TEXT SHOWN =
###

The not study game: I usually played Smash Brothers or Mario Strikers with the same friend. 
So She was a general adviser,one was one of many, to help guide biochemistry majors until they progressed far enough in their majors to get a real adviser who was normally a professor in their field. However, I think her job apparently was to make my life hell She would overload me with classes and credits to make sure I was staying on "track." a normal freshman would generally take no more than 12 credits. She had me in the 14-16 credit range. And this was a constant thing. She would stockpile many hard classes into one semester, claiming it was necessary and that I needed to be finished in 5yrs as this was program that dictated this to be so. So to give you an idea of what I did, here's my first year:  

1st Semester

Chem 101-4 creds
English 100- 3 Creds
Human Geography- 3 Creds
Precalc- 4 Creds
Chem discovery (in conjunction with Chem)-3 hours of life wasted

Every living soul in Chem Discovery
2nd Semester: 
Chem 101 (again...)-4 Creds
Bio 101- 4 Creds
Bio lab- 2 cred
Calculus- 4 Creds
Chem group (Again)- The professor started to know my name very well
Bio group (useless space made mandatory by professor or you'd fail)

Again, but this time in EVERY CLASS

and so forth.

Every time I met with her, I would come with an idea of spreading out the courses so that I would die mentally and physically from stress, but she would only approve stockpiled schedules like that. So needless to say, I did a lot of class repeating and some of the easier classes I were able to take, I couldn't live up to my potential because I was brain dead from this full schedule. So at the start of my 3rd year, I went to meet with her and this is where the change happened.


On said faithful day, at the end of Spring semester of my 2nd year, I was getting ready to meet with my adviser once again. After failing Chemistry 102, the second tier up, for the second time, I knew I had to get special permission to go forth from here, so I was already uneasy. Not to mention that whole semester out of my 5 classes I only got 1 A and 1 B...all the others were...not so great. I got 1 C *yay*.  Anyway, I get to the meeting with this lady and she is looking up all my information, when she just stops and asks me, "why are you here. What do you expect to do." Well naturally I started to ramble about epidemiology and working with the CDC. But then she cut me off and said the most unsettling thing that an educator has ever said to me. She said, " No what I mean is why are you wasting your time doing this. With grades like these, you won't be able to do what you want to do in life....Grad school? Not with grades like these. You're just wasting your time and mine continuously doing this....not even trying...."

###

Annotations of layout items:

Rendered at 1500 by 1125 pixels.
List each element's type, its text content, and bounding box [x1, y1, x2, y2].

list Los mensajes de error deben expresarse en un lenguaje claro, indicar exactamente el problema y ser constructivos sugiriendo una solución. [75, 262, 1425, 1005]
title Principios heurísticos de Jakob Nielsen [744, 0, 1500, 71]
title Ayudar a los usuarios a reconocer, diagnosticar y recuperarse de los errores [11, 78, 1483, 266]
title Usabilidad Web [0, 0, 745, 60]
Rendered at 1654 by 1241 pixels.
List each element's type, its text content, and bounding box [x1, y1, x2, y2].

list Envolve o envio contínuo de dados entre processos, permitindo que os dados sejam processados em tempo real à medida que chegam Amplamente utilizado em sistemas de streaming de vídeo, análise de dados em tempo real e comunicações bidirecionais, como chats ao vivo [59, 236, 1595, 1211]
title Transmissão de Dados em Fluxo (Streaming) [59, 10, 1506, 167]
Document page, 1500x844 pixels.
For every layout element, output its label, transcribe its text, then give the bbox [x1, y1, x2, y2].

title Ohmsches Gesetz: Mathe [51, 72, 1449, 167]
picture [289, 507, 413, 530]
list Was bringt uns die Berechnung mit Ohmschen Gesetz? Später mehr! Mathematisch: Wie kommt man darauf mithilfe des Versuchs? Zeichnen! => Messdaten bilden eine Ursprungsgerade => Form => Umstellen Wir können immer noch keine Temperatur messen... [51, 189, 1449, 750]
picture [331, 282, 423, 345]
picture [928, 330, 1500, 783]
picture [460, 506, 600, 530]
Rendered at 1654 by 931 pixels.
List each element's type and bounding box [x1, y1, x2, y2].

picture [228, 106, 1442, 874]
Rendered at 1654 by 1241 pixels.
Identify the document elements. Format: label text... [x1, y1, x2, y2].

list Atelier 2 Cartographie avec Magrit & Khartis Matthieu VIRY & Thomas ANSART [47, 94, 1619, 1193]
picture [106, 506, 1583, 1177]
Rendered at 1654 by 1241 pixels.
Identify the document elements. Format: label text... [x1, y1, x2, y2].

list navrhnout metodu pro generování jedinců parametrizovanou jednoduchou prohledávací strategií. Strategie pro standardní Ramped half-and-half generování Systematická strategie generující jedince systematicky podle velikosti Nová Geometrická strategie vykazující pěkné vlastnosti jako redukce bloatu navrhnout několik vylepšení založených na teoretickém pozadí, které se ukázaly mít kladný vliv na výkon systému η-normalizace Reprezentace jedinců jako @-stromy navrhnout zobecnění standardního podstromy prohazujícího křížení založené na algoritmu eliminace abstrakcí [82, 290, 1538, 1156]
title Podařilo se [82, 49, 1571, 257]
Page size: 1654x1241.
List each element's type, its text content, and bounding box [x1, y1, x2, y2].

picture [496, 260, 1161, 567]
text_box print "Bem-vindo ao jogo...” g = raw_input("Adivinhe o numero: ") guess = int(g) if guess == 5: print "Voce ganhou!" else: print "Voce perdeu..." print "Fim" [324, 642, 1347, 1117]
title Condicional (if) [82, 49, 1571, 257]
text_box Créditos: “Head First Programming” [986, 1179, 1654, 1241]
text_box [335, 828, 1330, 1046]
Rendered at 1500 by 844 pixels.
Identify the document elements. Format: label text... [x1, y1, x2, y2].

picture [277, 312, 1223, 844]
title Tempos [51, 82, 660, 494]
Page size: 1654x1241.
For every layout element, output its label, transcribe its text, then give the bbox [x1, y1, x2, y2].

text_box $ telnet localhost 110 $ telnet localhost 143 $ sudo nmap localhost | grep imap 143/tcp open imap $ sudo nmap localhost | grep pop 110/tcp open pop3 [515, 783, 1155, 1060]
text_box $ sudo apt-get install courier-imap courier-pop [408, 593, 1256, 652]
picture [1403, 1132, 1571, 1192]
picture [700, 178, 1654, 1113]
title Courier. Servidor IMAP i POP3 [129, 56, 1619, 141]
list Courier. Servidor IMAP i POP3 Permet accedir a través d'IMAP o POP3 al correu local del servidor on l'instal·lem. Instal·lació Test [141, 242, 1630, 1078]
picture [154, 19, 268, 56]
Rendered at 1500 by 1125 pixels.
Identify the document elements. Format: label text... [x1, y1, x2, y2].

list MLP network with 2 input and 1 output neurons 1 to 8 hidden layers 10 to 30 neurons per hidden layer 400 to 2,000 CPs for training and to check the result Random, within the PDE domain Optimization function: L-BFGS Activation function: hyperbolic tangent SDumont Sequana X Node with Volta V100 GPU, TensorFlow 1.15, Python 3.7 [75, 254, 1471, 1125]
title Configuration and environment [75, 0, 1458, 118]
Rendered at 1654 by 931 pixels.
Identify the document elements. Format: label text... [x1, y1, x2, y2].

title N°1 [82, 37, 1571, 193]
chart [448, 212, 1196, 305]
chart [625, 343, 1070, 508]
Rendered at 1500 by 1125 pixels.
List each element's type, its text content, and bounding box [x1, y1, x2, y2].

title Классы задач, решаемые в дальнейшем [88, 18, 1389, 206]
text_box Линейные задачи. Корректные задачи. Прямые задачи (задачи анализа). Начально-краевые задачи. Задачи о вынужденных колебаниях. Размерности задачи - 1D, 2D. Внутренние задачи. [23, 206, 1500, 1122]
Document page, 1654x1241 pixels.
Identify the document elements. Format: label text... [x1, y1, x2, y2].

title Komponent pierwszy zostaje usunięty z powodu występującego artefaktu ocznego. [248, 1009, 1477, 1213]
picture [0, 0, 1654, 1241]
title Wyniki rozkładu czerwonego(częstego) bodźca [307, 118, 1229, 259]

###

REQUIREMENT 1 =
According to the adviser story, what was the most credits a normal freshman would generally take?
REQUIREMENT 2 =
Please repeat the adviser story word for word, starting at "Every time I" and running down to "the change happened.".
The lines are separate material, unrelated to the adviser story.

WORKED SOLUTION 1 =
No more than 12 credits.

WORKED SOLUTION 2 =
Every time I met with her, I would come with an idea of spreading out the courses so that I would die mentally and physically from stress, but she would only approve stockpiled schedules like that. So needless to say, I did a lot of class repeating and some of the easier classes I were able to take, I couldn't live up to my potential because I was brain dead from this full schedule. So at the start of my 3rd year, I went to meet with her and this is where the change happened.